The weld failure transferred "the weight supported by the mast's four vertical posts to only three of its posts, causing the tower section to rotate and fail, which resulted in the total collapse of the crane," said the report.

The crane, owned and operated by Lead Structural Formwork Ltd. of Moncton, N.B., toppled onto a 13-storey building under construction on South Park Street, causing significant damage to the top three levels.

A neighbouring building was also damaged when the crane struck the top corner and a balcony. Counterweights from the tower crane fell to the street.

Localized state of emergency

No one was injured in the collapse, but the surrounding area — a mix of homes and businesses — had to be evacuated. Some businesses were forced to stay closed when their entrances became inaccessible, losing out on considerable revenue.

The provincial government issued a localized state of emergency, saying the measure was necessary to ensure the swift and safe removal of the crane. The province covered the $2-million bill in an attempt to get the work done as soon as possible and the area reopened to the public.

Work to safely remove the tower crane and debris from the building was completed on Nov. 4, 2019.

Cranes meant to withstand stronger gusts

The report said the fallen crane was a Manitowoc model Potain 8520Ps. Generally, tower cranes are designed to sustain winds of 150-160 km/h. On the day of the storm, winds were recorded to be much lower with wind gusts of 97-107 km/h.

On June 4, 2019, the province's safety branch was advised by the general contractor that the turntable at the top of the tower crane had seized, preventing it from "weather vaning" — basically rotating freely in the wind when not in use.
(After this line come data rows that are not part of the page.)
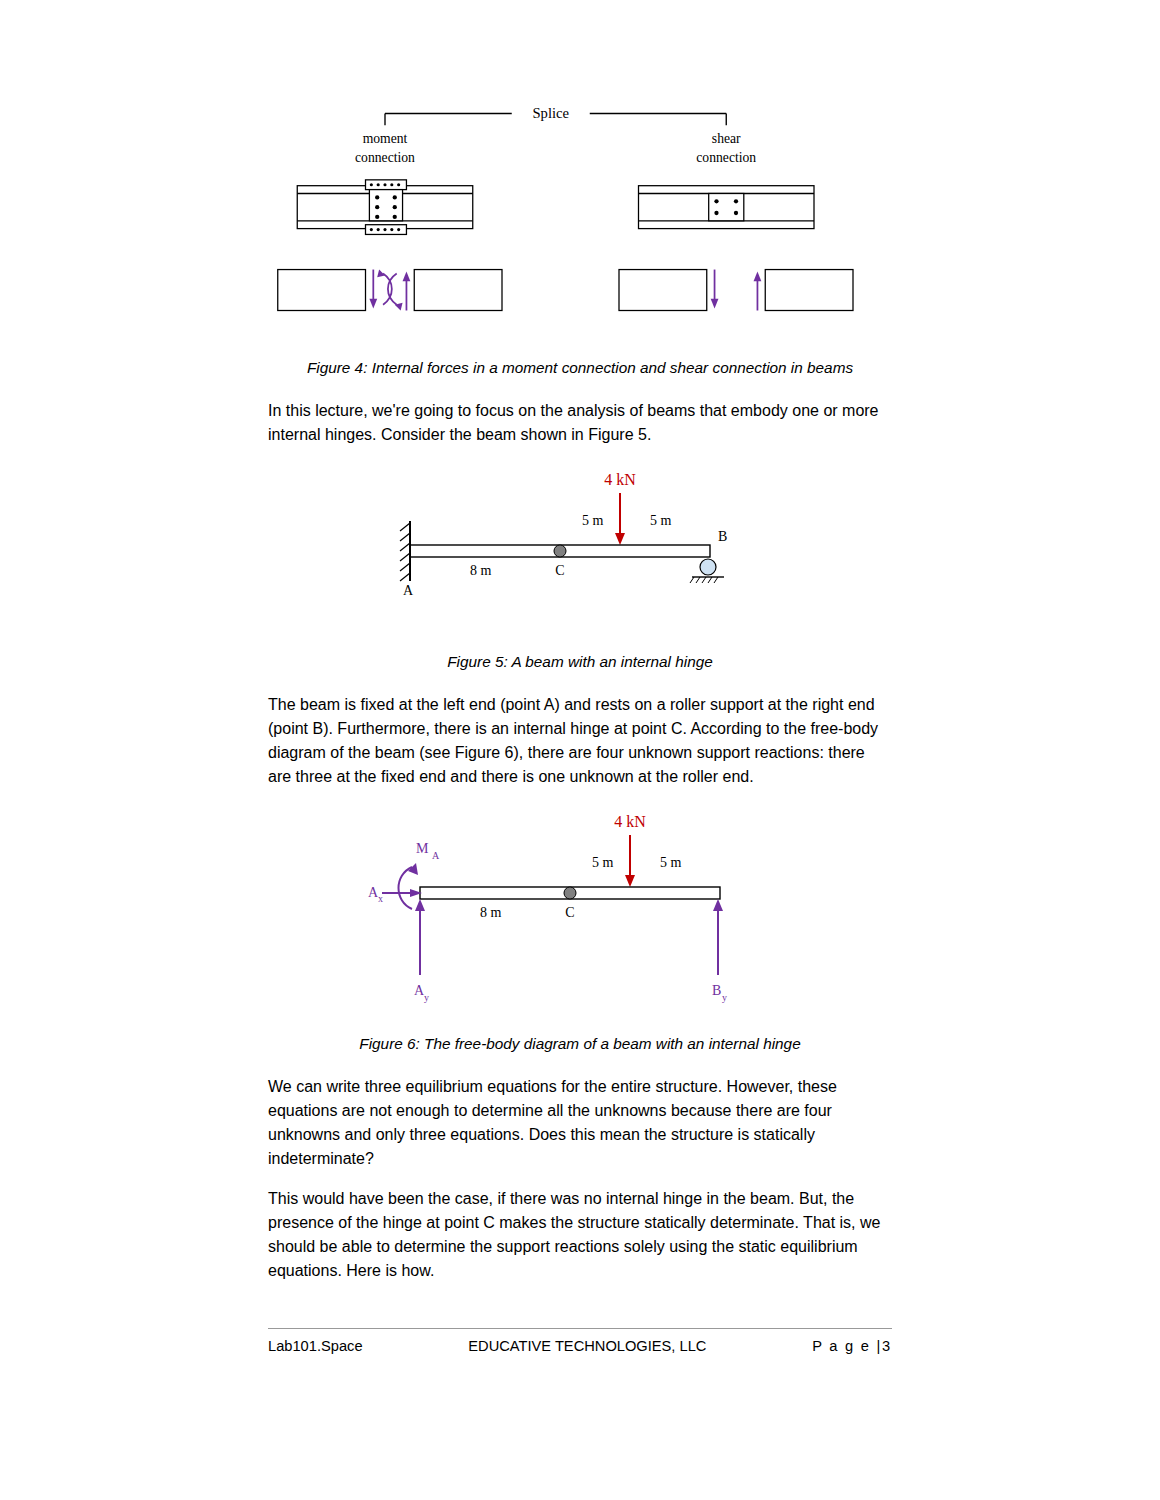Splice moment connection shear connection
Figure 4: Internal forces in a moment connection and shear connection in beams
In this lecture, we're going to focus on the analysis of beams that embody one or more internal hinges. Consider the beam shown in Figure 5.
4 kN 5 m 5 m 8 m A C B
Figure 5: A beam with an internal hinge
The beam is fixed at the left end (point A) and rests on a roller support at the right end (point B). Furthermore, there is an internal hinge at point C. According to the free-body diagram of the beam (see Figure 6), there are four unknown support reactions: there are three at the fixed end and there is one unknown at the roller end.
4 kN 5 m 5 m 8 m C A x A y M A B y
Figure 6: The free-body diagram of a beam with an internal hinge
We can write three equilibrium equations for the entire structure. However, these equations are not enough to determine all the unknowns because there are four unknowns and only three equations. Does this mean the structure is statically indeterminate?
This would have been the case, if there was no internal hinge in the beam. But, the presence of the hinge at point C makes the structure statically determinate. That is, we should be able to determine the support reactions solely using the static equilibrium equations. Here is how.
Lab101.Space EDUCATIVE TECHNOLOGIES, LLC P a g e |3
The contractor informed the province that the top section of the crane, consisting of the cabin, turntable and jib, would be repaired or replaced as soon as possible to deal with the inability to rotate freely. The repair was made June 7, 2019.

Crane operator met requirements

The investigation determined Lead Structural Formwork met the legislative and regulatory requirements to prevent the event from happening and no further action would be taken with regard to the collapse.

The crane collapse made national headlines, inspiring memes, Halloween costumes — even the name of the building at the centre of the accident. The Crane opened a year behind schedule.  
The crane collapse made national headlines, inspiring memes, Halloween costumes — even the name of the building at the centre of the accident. The Crane opened a year behind schedule. (Olympus Properties)

The province said recently the Department of Labour would meet with all tower crane owners and operators in the province, and require that all crane masts be thoroughly cleaned, inspected and tested to identify any defects or potential deterioration.

Several businesses that were affected by the collapse have launched a proposed class-action lawsuit against WM Fares Architects Inc. and WM Fares & Associates Incorporated, the developer of the building that was under construction when the crane toppled, in an effort to recover lost sales. The lawsuit also names Lead Structural Formwork and the Manitowoc Company.